GBP: ‘Flash crash’ implications for the pound, May and the BoE - MUFG

Derek Halpenny, European Head of GMR at MUFG, notes that the pound plunged during the early part of the Asian trading session, hitting an intra-day low of 1.1841 according to Bloomberg pricing.

Key Quotes

“Although there is debate on that with the low possibly even lower, with one trading platform recording a low of 1.1378 – to the Bloomberg low it amounts to a 6.1% drop, approaching the scale of the move on the day Brexit was confirmed.

This of course has ‘flash crash’ written all over it and there is no logical fundamental justification to explain such an extreme move. There have been other examples of this with the South African rand suffering a near 10% plunge in January and this latest extreme move will do nothing for confidence in the market and may well reinforce the probability of this becoming a more frequent occurrence going forward. The greater share of the market that automated algorithmic trading takes in a less reliably liquid market, the greater the risk of these types of moves going forward. This will grab huge attention in the UK media of course and in a week when PM Theresa May is perceived to have laid out a ‘hard Brexit’ course for the UK leaving the EU, the government is likely to receive criticism.

So there are perhaps three implications in the aftermath of this pound ‘flash crash’. Firstly, whether justified or not, the government is likely to come in for considerable criticism in the press over the lack of clarity since the Brexit vote which will only intensify pressure on the government to get on with invoking Article 50 as quickly as possible and trying to reduce the element of uncertainty as quickly as possible. Also this may shape the internal government debate over the direction Brexit should take.

Secondly, ‘flash crash’ as this most likely is, it will no doubt still add considerably to the current negative sentiment for the pound. We argued in a Brexit update this week that the current sell-off is sentiment driven and that the fundamental backdrop for the pound was actually better than expected given the resilience the UK economy has shown since the vote.
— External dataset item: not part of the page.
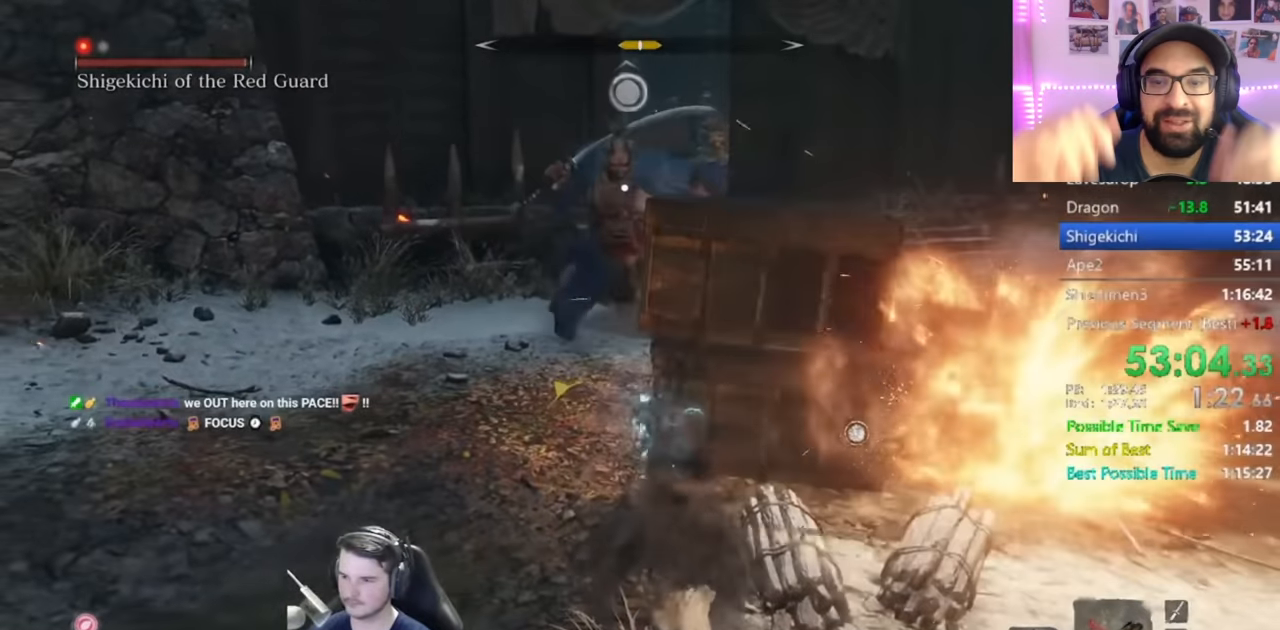
{"buttons": [], "left_stick": "center", "right_stick": "center", "events": []}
But sentiment can influence direction for some time before the fundamental backdrop exerts itself and this ‘flash crash’ leaves sentiment in the driving seat for pushing the pound lower still over the short-term.

Finally, I think we can put the idea of another imminent rate cut by the BoE to bed. A month ago, the positive fundamental story made us change our view from a rate cut to the BoE refraining from further action. While it can be argued that UK officials want a weak pound, we doubt the BoE would see the risk-reward of cutting as attractive in this environment and with confidence in the pound now so fragile. Recall also, Governor Carney’s infamous comment that Brexit would raise risks for the pound given the UK was dependent on the “kindness of strangers” for financing its record current account deficit. We did get good news on that last week with huge financing inflows from those “strangers” that easily covered the deficit but further monetary easing in the aftermath of today’s sharp pound plunge would be a risk too far – especially given it is not really needed now anyway in our view.”